Renal trauma in a Trauma Intensive Care Unit population
Background: For the majority of renal injuries, non-operative management is the standard of care with nephrectomy reserved for those with severe trauma. This study in a dedicated Trauma Intensive Care Unit (TICU) population aimed to assess the outcomes of renal injuries and identify factors that predict the need for nephrectomy.
Methods: Patients, older than 18 years, admitted to TICU from January 2007 to December 2014 who sustained renal injuries had data extracted from the prospectively collected Class Approved Trauma egistry (BCA207-09). Patients who underwent surgical intervention for the renal injury or received non operative management were compared. The key variables analysed were: patient demographics, mechanism of injury, grade of renal injury, presenting haemoglobin, initial systolic blood pressure, Injury Severity Score and Renal Injury AAST Grade on CT scan in patients who did not necessarily require immediate surgery, or at surgery in those patients who needed emergency laparotomy.
Results: There were 74 confirmed renal injuries. There were 42 low grade injuries (grade I-III) and 32 high grade injuries (5 grade IV and 27 grade V).
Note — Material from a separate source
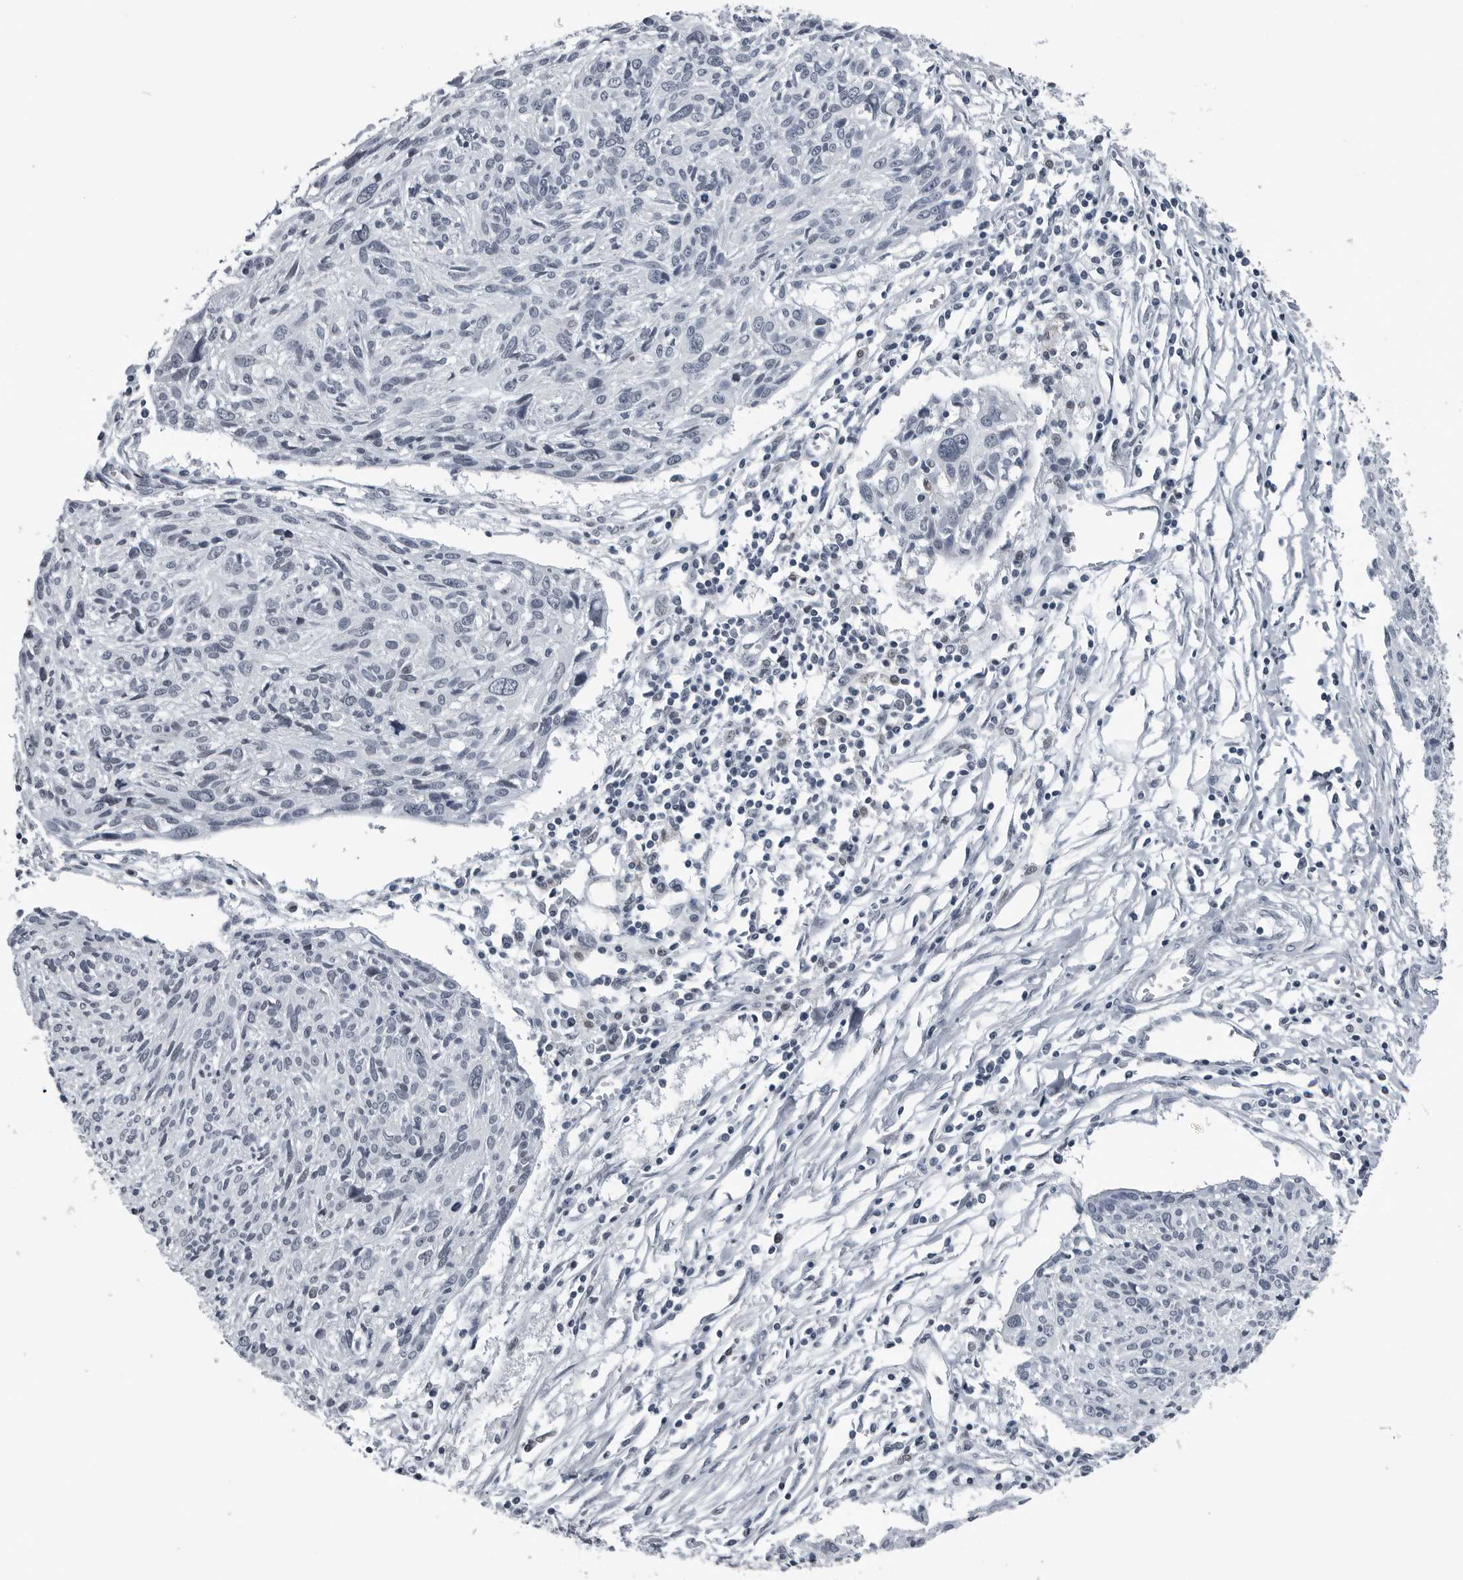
{"staining": {"intensity": "negative", "quantity": "none", "location": "none"}, "tissue": "cervical cancer", "cell_type": "Tumor cells", "image_type": "cancer", "snomed": [{"axis": "morphology", "description": "Squamous cell carcinoma, NOS"}, {"axis": "topography", "description": "Cervix"}], "caption": "Immunohistochemical staining of squamous cell carcinoma (cervical) demonstrates no significant staining in tumor cells.", "gene": "AKR1A1", "patient": {"sex": "female", "age": 51}}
Twenty-six (35%) had a nephrectomy: 24 with grade V injuries and 2 with grade IV injuries required nephrectomy. Six patients in the high injury grade arm had non-operative management. A low haemoglobin, low systolic blood pressure, higher injury severity score, and a high-grade renal injury, as well as increasing age were positive predictors for nephrectomy in trauma patients with renal injury.
Conclusion: Non-operative management is a viable option with favourable survival rates in lower grade injury; however, complications should be anticipated and managed accordingly. High grade injuries predict the need for surgery.